Do you remember a time when a log book was left by a server and you wrote down everything significant that happened?
I know, that is what the electronic logs were for and this technique is “obsolete”. Yet I remember doing this on our test servers when I worked at Novell. The log file on the machine can’t write down things like: “Replaced the NIC card with an NE2000 after repeated system lockup”.
Now, years later, I find myself journalling the day’s activities. Things like: “Wrote a test for the new caching system. The test fails, and part of the system is implemented, need to finish.”
I know it sounds hokey, but it is a tool that helps me drop back into the programming context faster. Most of us have a life outside of programming and the context switch can be easier if we can resurrect the stack. I am only trying to persist my state in my programming context.
Yeah, I know that many would say, just look at the last files you touched, or checked into the source control. But I like the Lewis and Clark feel of having my personal guidebook. I am charting the unexplored territory of new code and I can get lost with all the twists and turns.

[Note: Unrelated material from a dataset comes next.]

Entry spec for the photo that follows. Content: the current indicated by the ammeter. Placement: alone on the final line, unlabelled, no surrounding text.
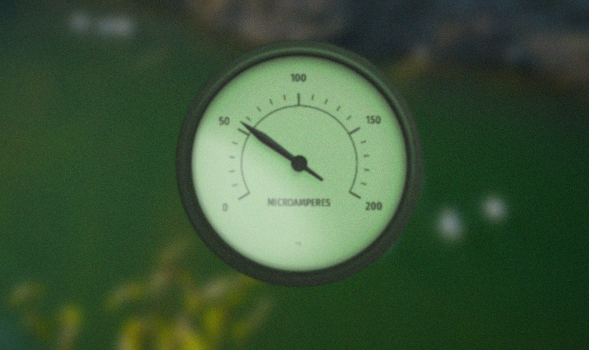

So I keep a log book, journal or diary. Whatever you want to call it, a map of where I’ve been in the code and what I want to do next. I do write it with a modern word processor, Open Office Writer to be exact, but the comments are terse and unpretentious like the comments in the old log book kept by the server.
I don’t know if this is a best practice, but I feel that it is a good practice. If you are feeling like it takes you too long to get context on a Monday morning, consider journalling. I hope you find it as useful as I do.